▸ WORK REQUIRED
Starting at the line that contains "At which category" and continuing through the last of the items, write the lines again with "average" swapped for "mean" and nothing else changed. Leave the pictures out.
SOURCE INFORMATION Start Marker
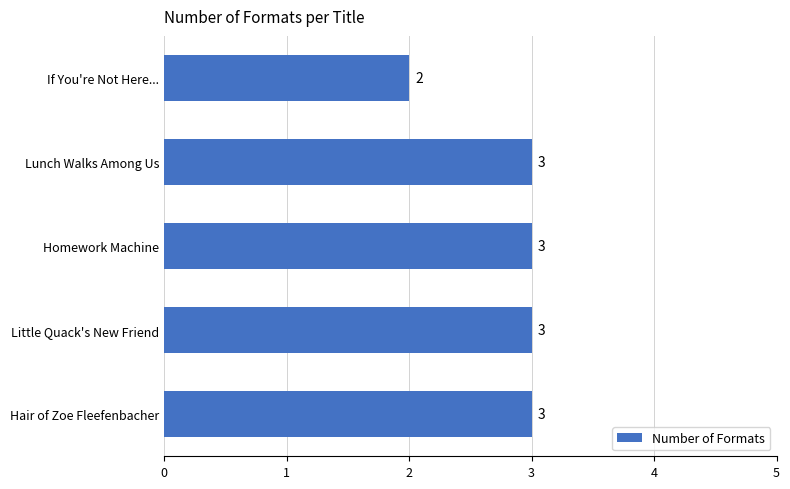

How many series are shown in this chart?

1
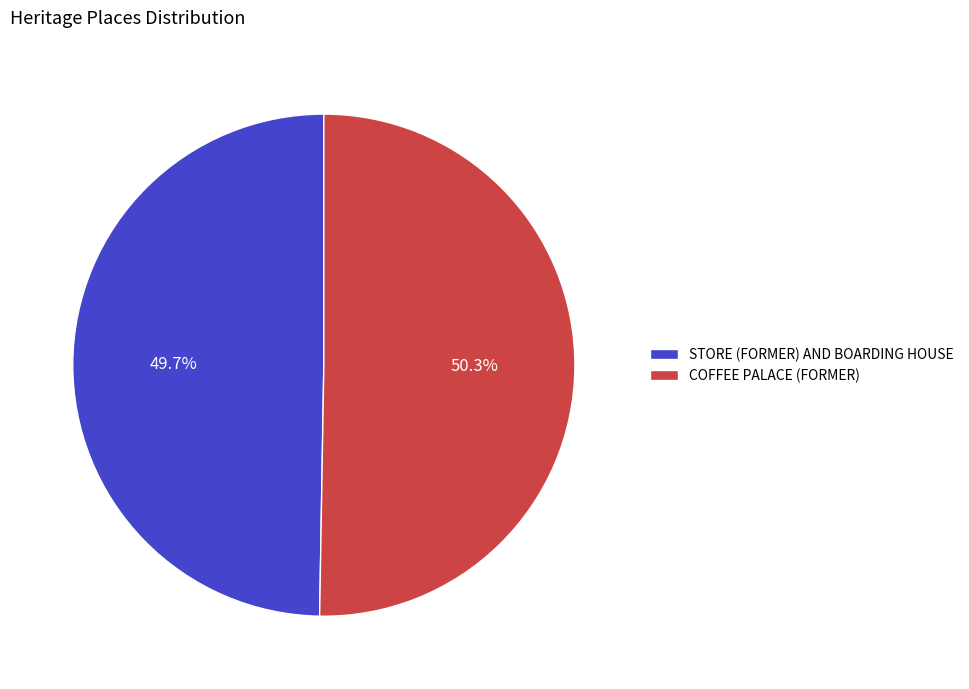

Which category has the smallest portion of the pie?

STORE (FORMER) AND BOARDING HOUSE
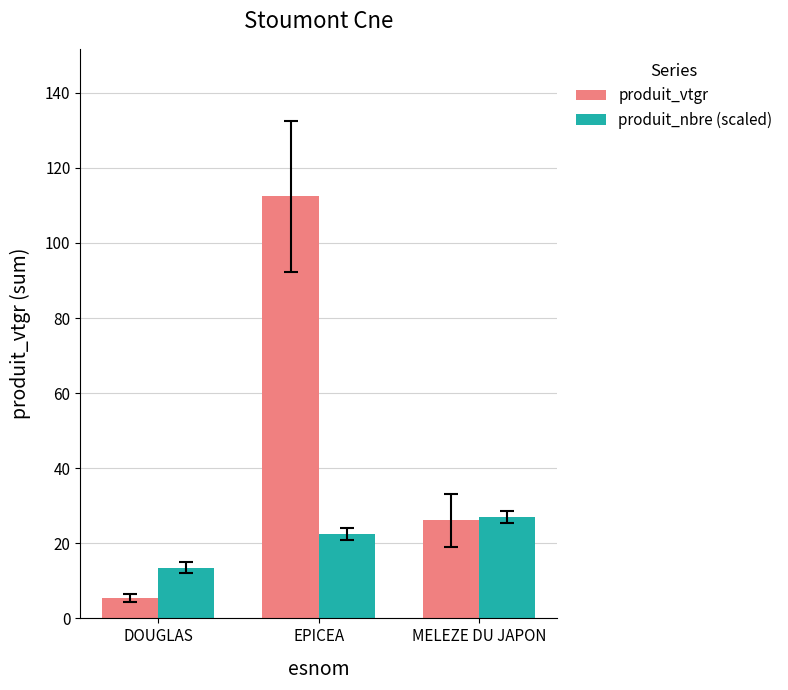

At which category does the chart reach its peak across all series?

EPICEA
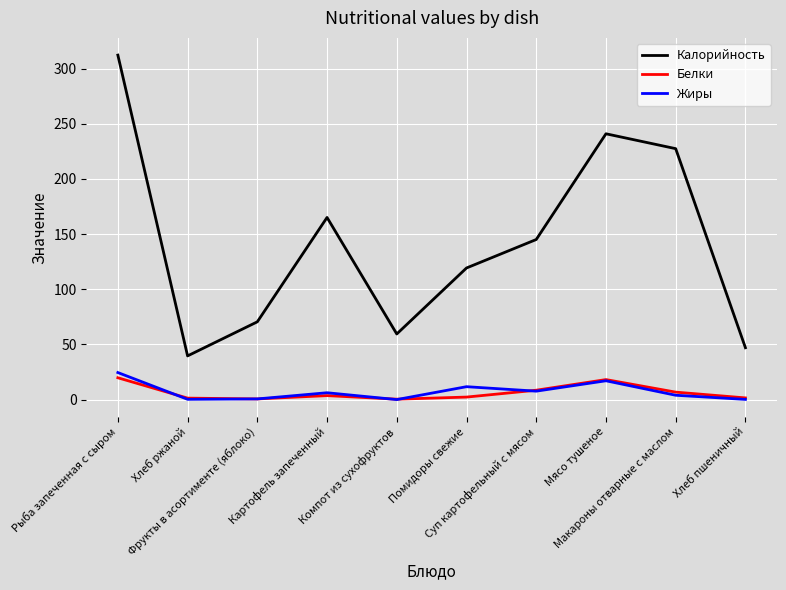

True or false: Белки and Калорийность intersect in this chart.

False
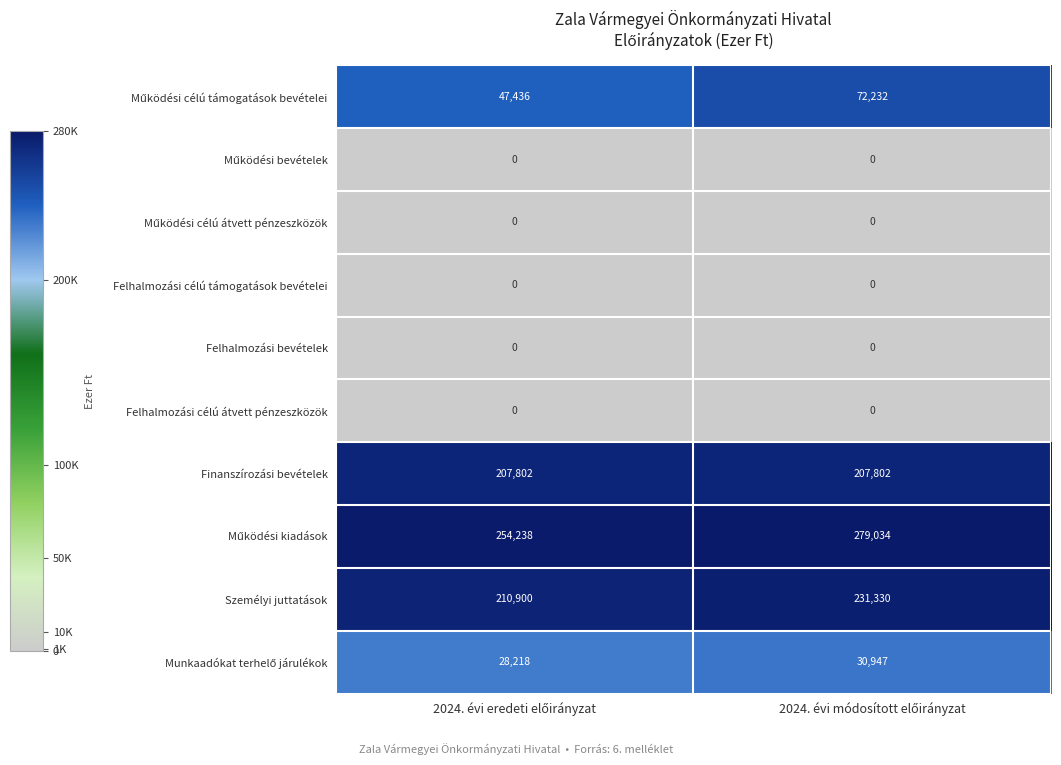

What is the average value of the Személyi juttatások series?

221115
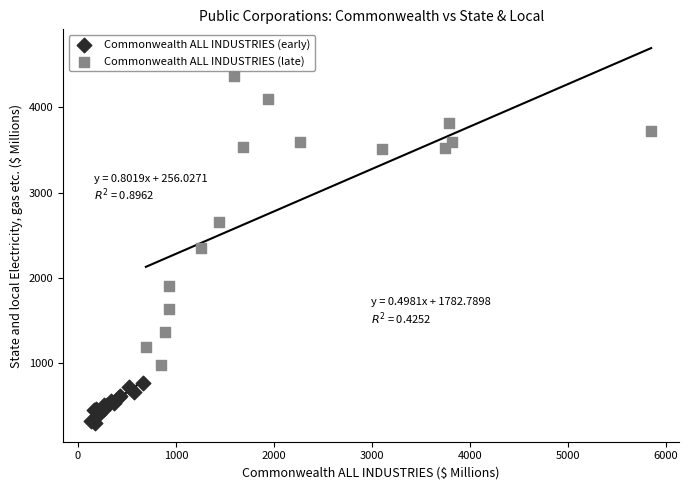

Which series contains the lowest Y value?

Commonwealth ALL INDUSTRIES (early)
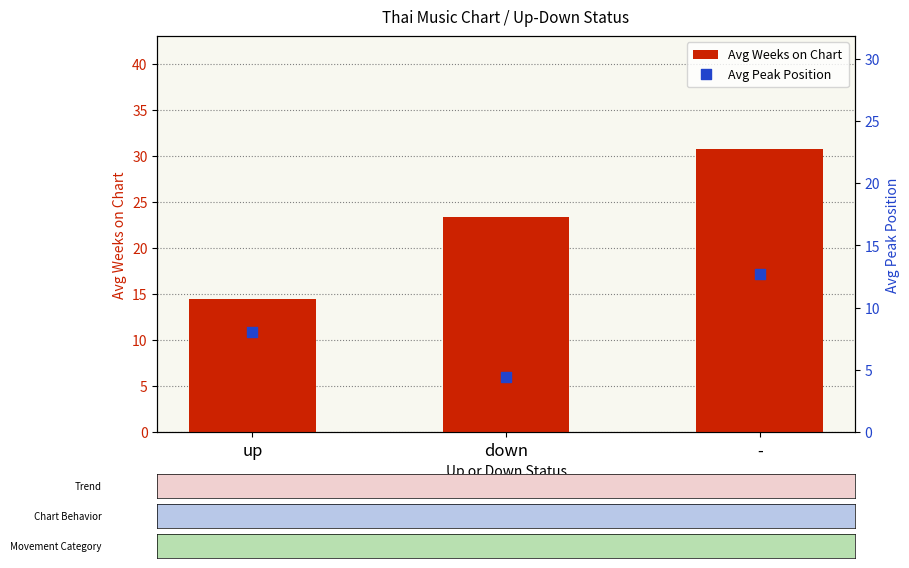

Is the value of Avg Weeks on Chart at down greater than the value of Avg Peak Position at -?

Yes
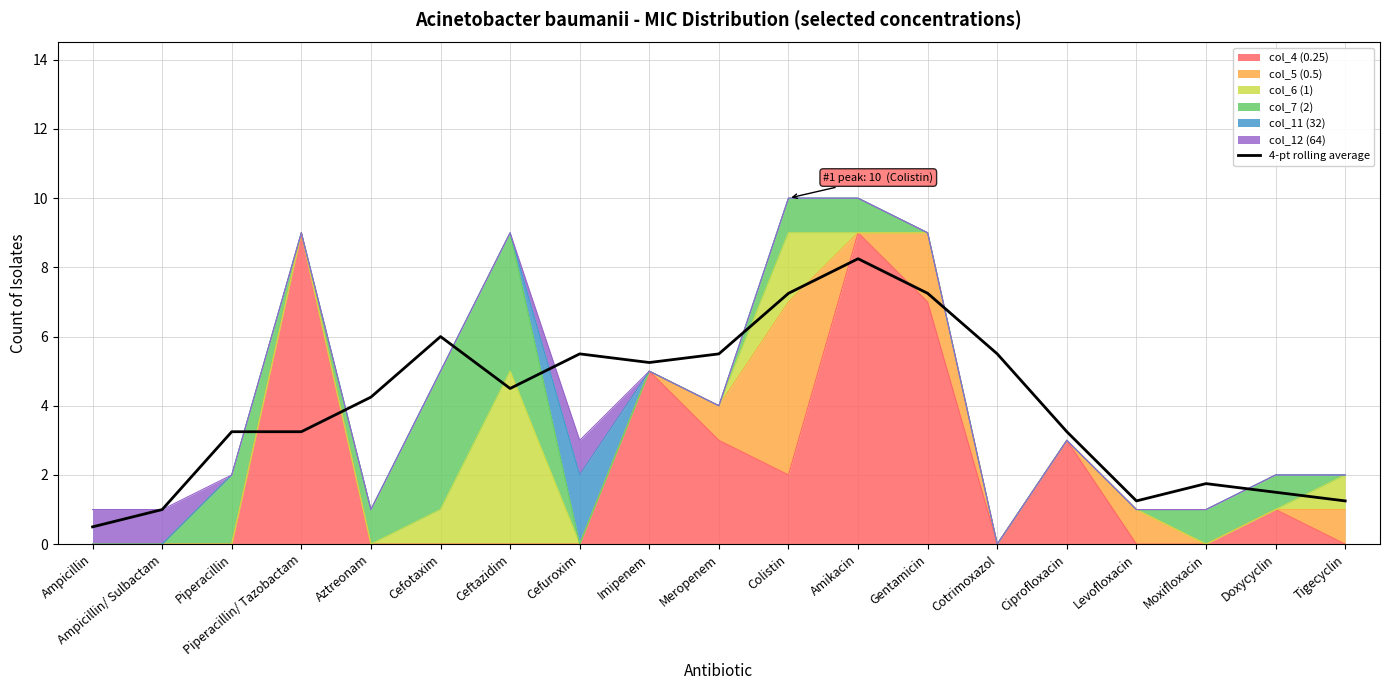

What is the maximum value shown in the chart?

8.2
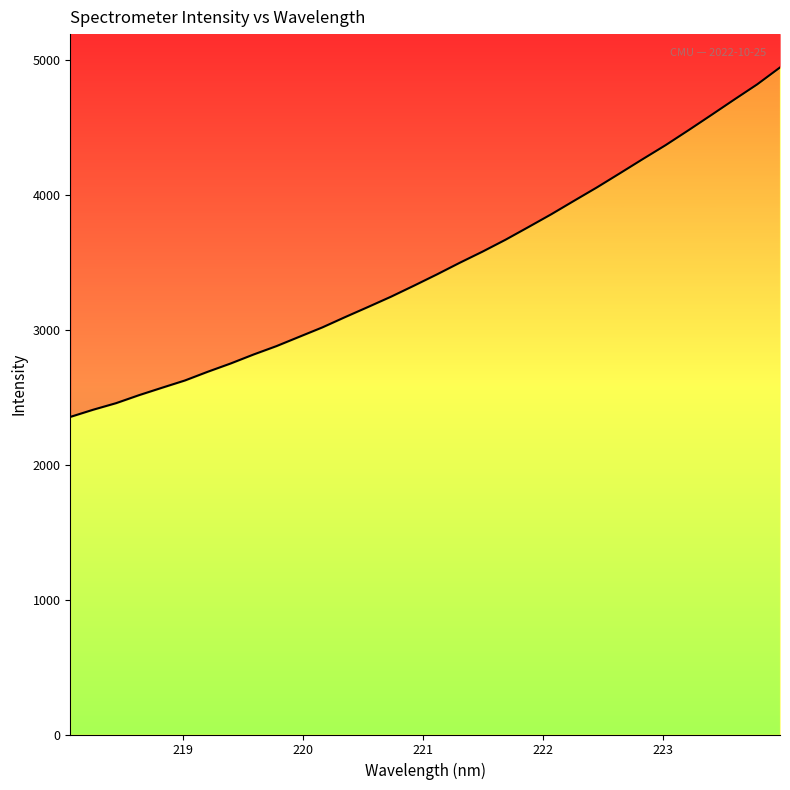

What is the average value?

3466.5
SOURCE INFORMATION End Marker
▸ ANSWER
At which category does the chart reach its peak across all series?

EPICEA

True or false: Белки and Калорийность intersect in this chart.

False

What is the mean value of the Személyi juttatások series?

221115

Which series contains the lowest Y value?

Commonwealth ALL INDUSTRIES (early)

Is the value of Avg Weeks on Chart at down greater than the value of Avg Peak Position at -?

Yes

What is the maximum value shown in the chart?

8.2

What is the mean value?

3466.5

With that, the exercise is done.